Producer Ralph Winter, who made The Fantastic Four and the X-Men trilogy, is an evangelical. He also produced the film versions of the best-selling “Left Behind” book series--the plot of which is: what happens when Jesus comes back? He throws all the non- or wrong-believers into a lake of fire. He has also made a number of “small-budget, direct-to-video movies based on popular Christian novels.”
“I think things are changing in Hollywood,” said Nolte. “You do have a better environment to walk into than there was five years ago. Andrew Breitbart has a lot to do with that...For your country, I think it’s a very patriotic thing to be willing to go in there.”
Megachurches are also tapping their substantial resources to produce sophisticated media in-house. Evangelical producer Dallas Jenkins, the son of one of the “Left Behind” series’ two authors, is now director of visual media at Harvest Bible Chapel in Chicago and is planning to produce feature films directly out of the church. This is a remarkable feat of vertical integration.
The Chronicles of Narnia and even Lord of the Rings strike religious notes in the guise of fantasy. One Baptist writer, though acknowledging that the “Hobbit habit of ingesting mushrooms and smoking ‘pipe weed" got translated into drug use for counter-culture readers,’ was pleased that the Christian J.R.R. Tolkien had set out “the reality of evil and the task to struggle against it."
After a major delay caused by Chapter 11, MGM is planning to release its remake of the Cold War classic Red Dawn.

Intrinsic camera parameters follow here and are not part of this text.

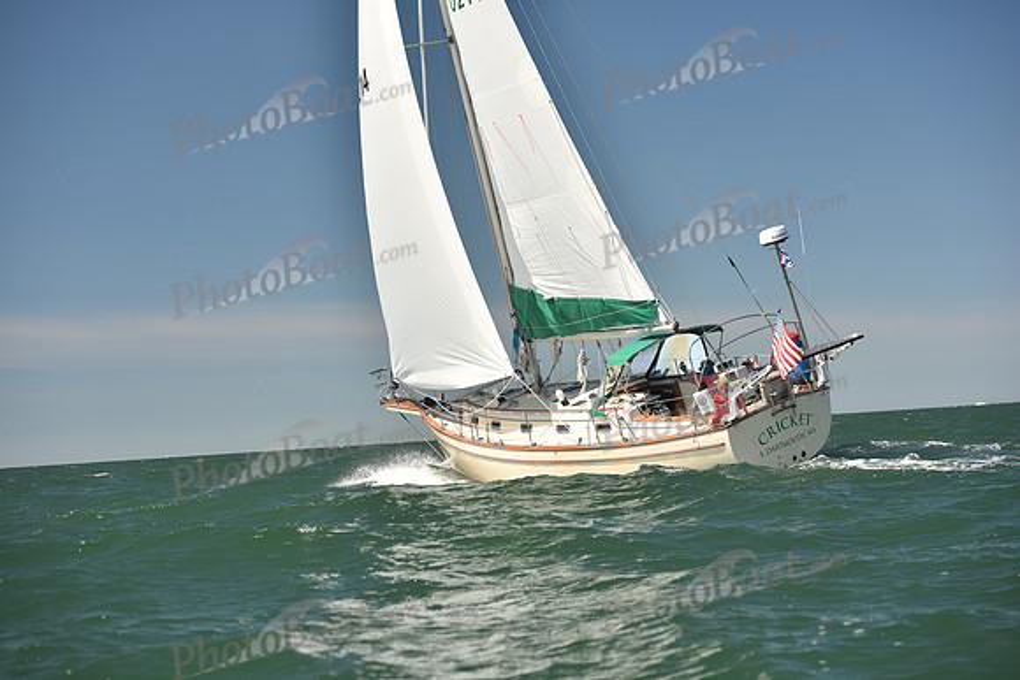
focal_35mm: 70
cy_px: 340
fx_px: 1984
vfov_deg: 19.5
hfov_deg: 28.8
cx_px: 510
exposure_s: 1/800
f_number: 4.5
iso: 250
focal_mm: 70
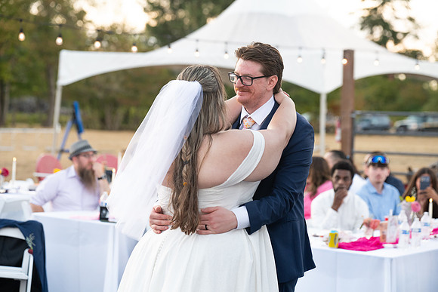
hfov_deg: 19.1
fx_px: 1302
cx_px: 219
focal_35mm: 107
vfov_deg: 12.8
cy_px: 146
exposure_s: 1/500
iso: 1600
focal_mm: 107
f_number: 4
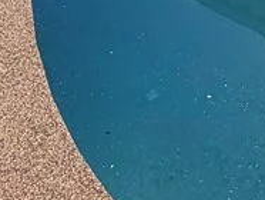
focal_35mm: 77
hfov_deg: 24.1
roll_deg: -0.8
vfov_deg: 13.3
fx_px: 590
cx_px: 272
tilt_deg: -6.7
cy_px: -300
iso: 25
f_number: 2.2
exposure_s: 1/770
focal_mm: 2.22
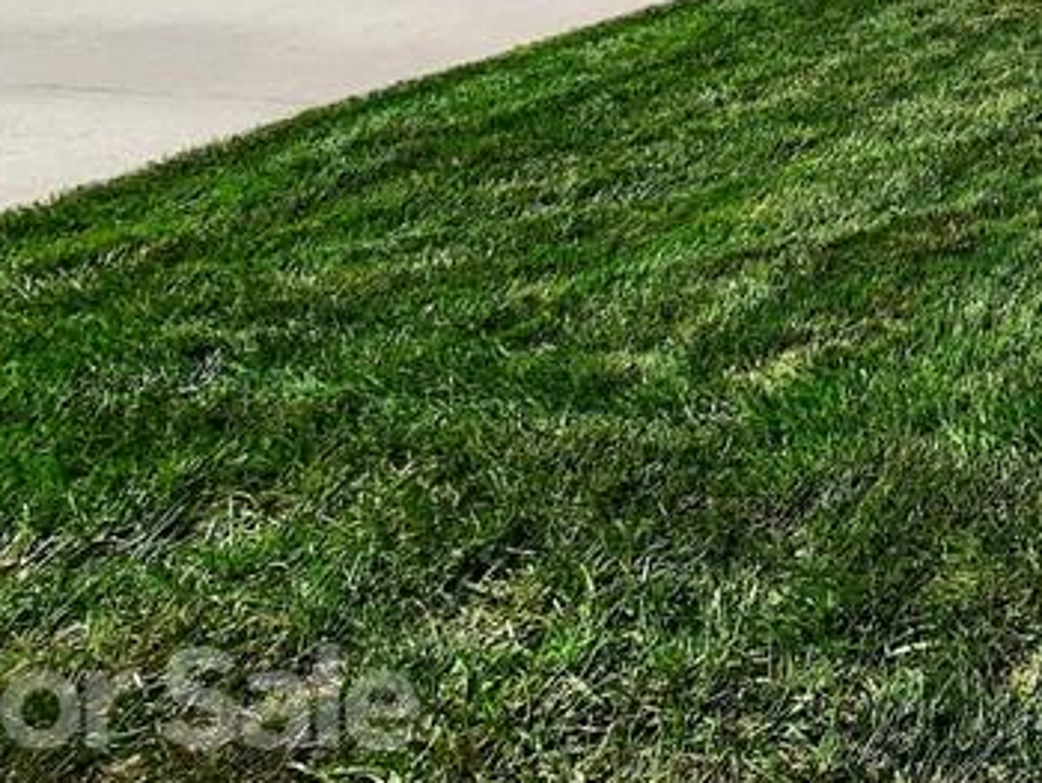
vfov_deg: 28.7
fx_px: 1145
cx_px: 1435
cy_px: -301
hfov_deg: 32.5
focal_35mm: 38
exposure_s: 1/1880
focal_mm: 1.74
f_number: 2.2
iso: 40
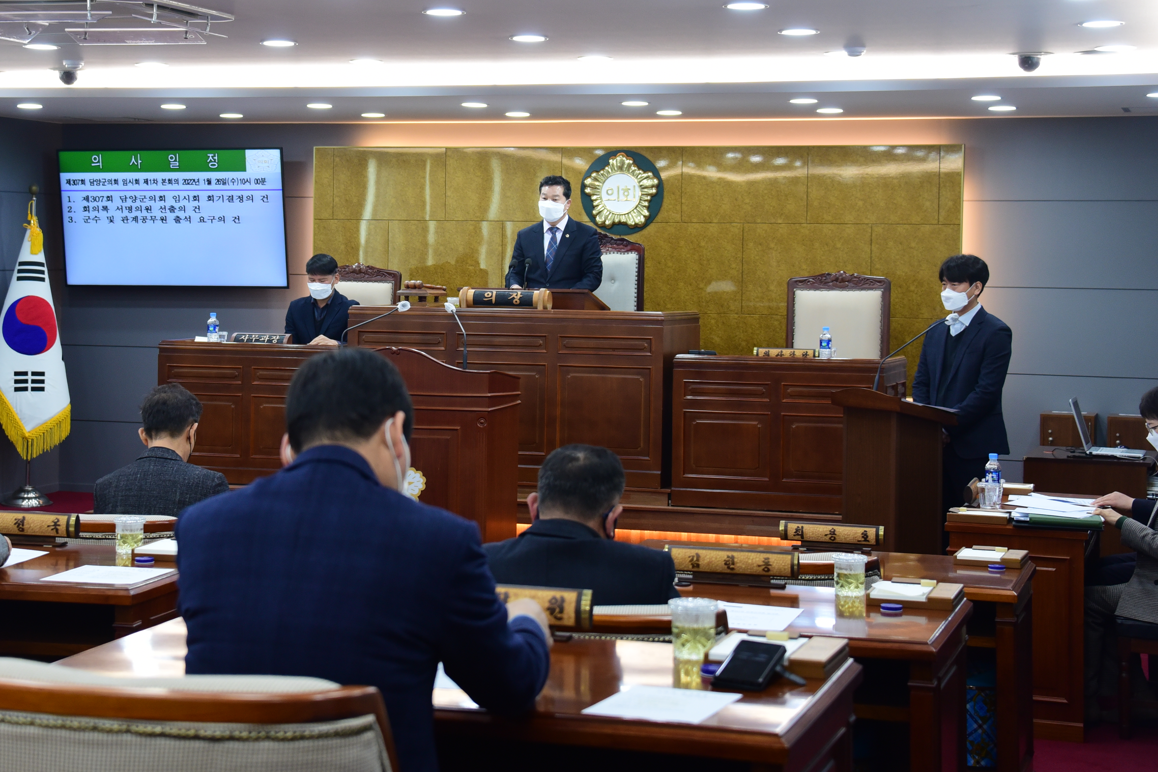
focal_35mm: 70
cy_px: 295
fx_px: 2252
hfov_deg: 28.8
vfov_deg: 19.4
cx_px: 466
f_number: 4.5
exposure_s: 1/250
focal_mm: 52
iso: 1600
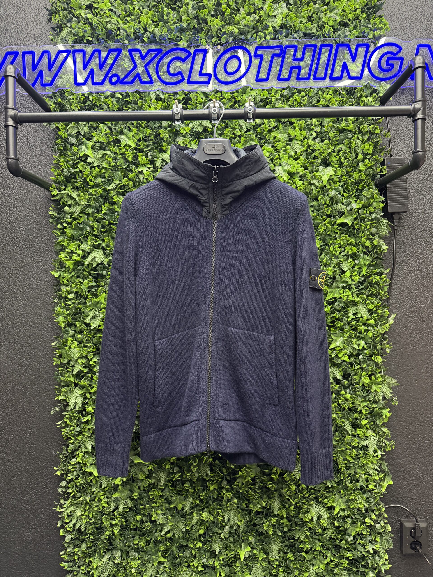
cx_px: 216
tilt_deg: -1.9
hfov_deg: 56.8
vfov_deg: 71.6
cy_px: 288
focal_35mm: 24
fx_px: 400
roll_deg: -0.1
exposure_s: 1/50
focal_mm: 6.76
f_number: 1.78
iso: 400
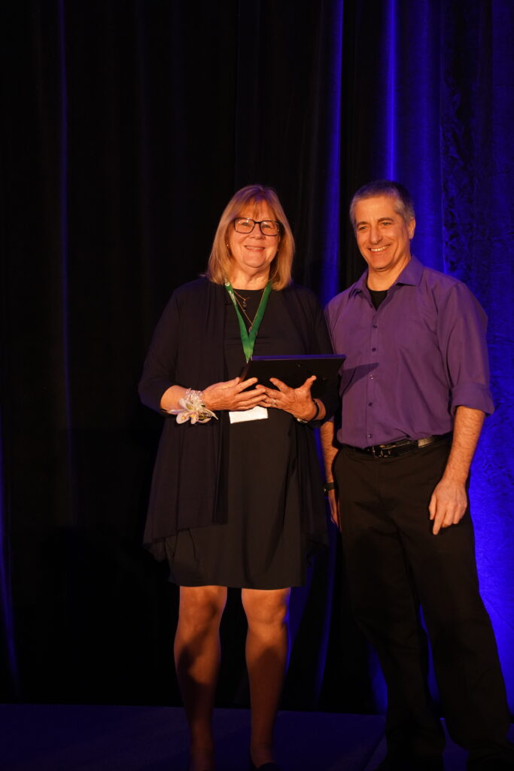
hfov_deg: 20.3
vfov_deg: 30.1
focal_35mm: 67
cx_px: 257
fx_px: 1434
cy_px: 386
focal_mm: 67
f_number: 6.3
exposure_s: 1/80
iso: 4000
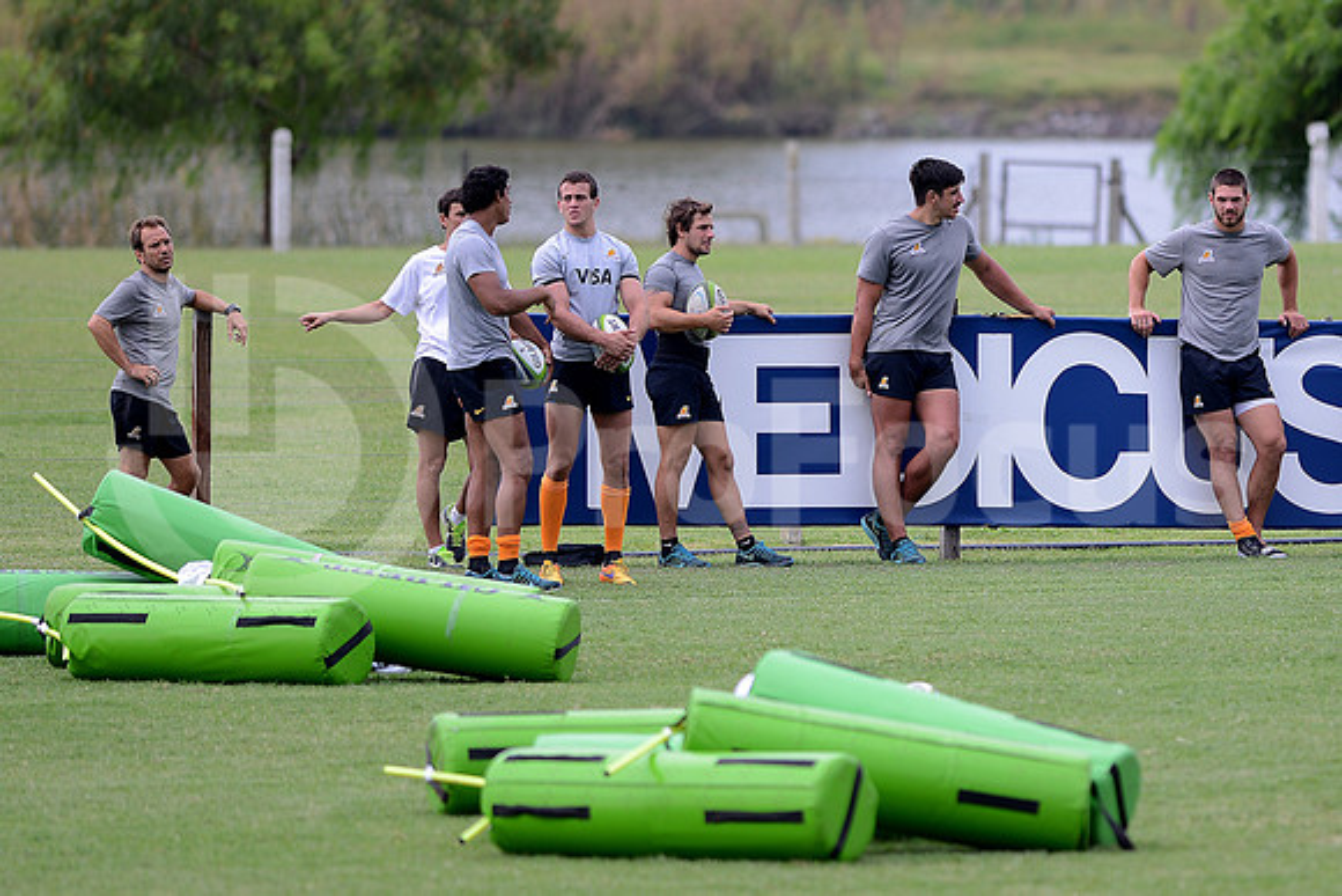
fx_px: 11185
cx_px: 671
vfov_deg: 4.6
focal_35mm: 300
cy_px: 448
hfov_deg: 6.9
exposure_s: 1/1000
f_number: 2.8
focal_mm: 300
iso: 200
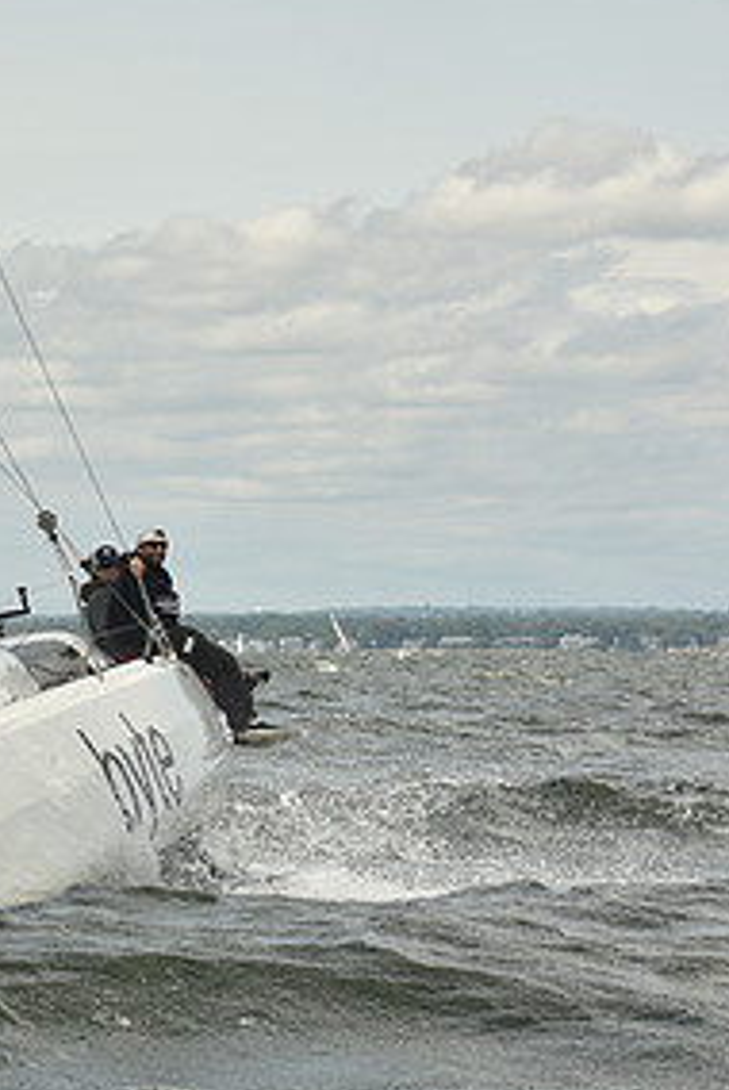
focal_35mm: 204
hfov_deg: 6.7
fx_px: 6181
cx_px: -38
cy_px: 562
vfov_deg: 10.1
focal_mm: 100
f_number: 10
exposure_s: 1/800
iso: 250
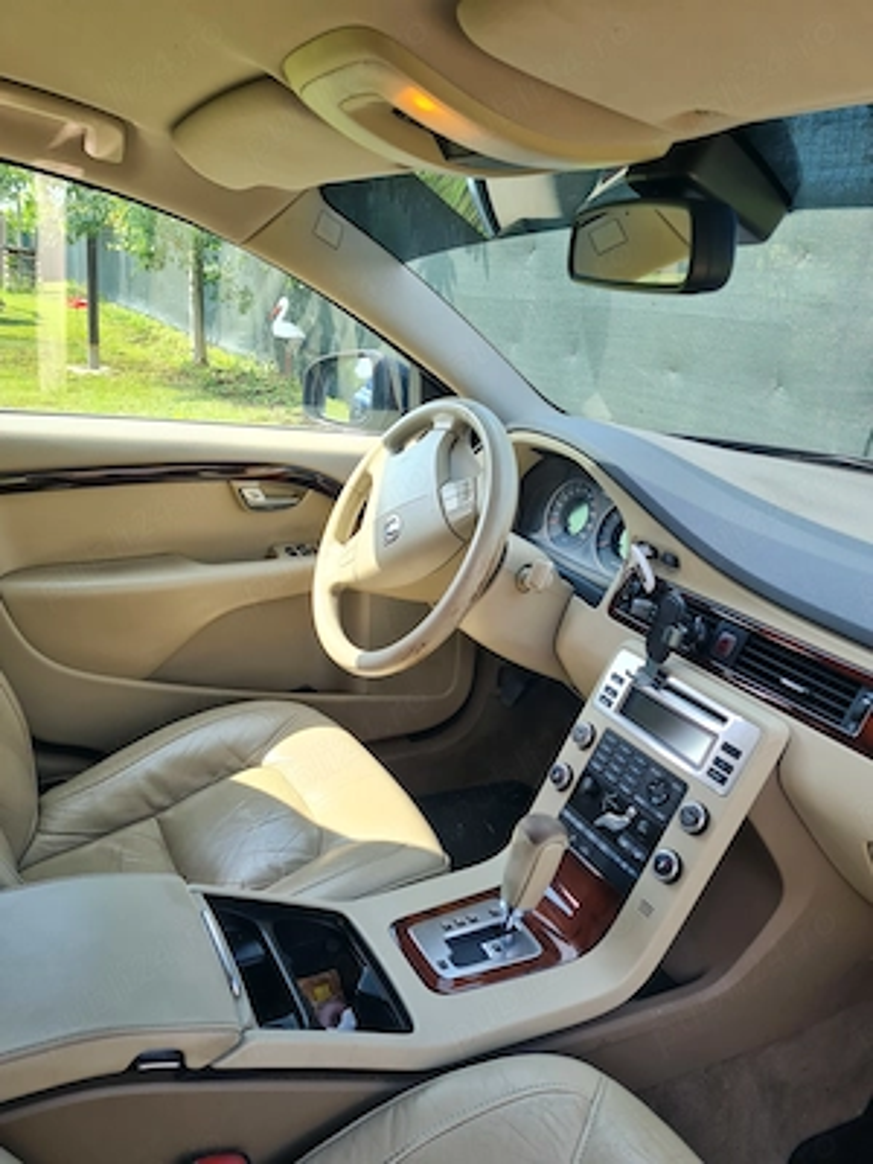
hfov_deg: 53.1
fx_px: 874
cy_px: 582
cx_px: 436
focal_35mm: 26
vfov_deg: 67.3
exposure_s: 1/410
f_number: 1.8
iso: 50
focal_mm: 5.4
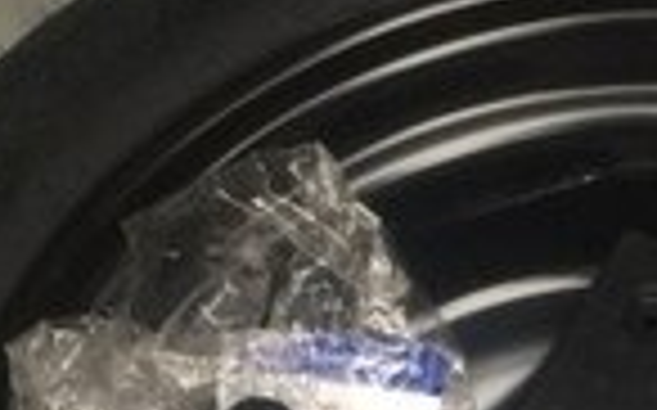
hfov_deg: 15.0
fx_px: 2487
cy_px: 764
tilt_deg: -70.1
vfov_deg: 9.0
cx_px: 450
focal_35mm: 139
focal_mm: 4.15
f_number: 2.2
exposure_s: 1/33
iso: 125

The original Soviet invasion of the U.S. will be Chinese in the new version.
The biggest, most recent and utterly surprising coup for the religious right is the 3-D “documentary” of tween idol Justin Bieber, whose mother is a devout evangelical Christian. Paramount has a Christian outreach plan with special church screenings, which a St. Louis Post-Dispatch article calls “a page torn from the Passion of the Christ marketing playbook.” (Though Wonkette notes that Focus on the Family is worried that Bieber has fallen prey to an “entertainment industry [that] is a sexual and political minefield” thanks to an ambiguous comment about pre-marital sex.
Hollywood is a complicated thing for the right, which hates it for sex and moral ambiguity but celebrates or declines comment on the glorification of war and crass commercialism. And they blame liberals for everything, including stuff that most liberals dislike. Left-wing forces cannot be held responsible for the music video of 17-year-old pop star Miley Cyrus writhing on a bed in her underwear. The conservative hysterics about Hollywood ignore the role big business plays in keeping the system conservatives so cherish up and running.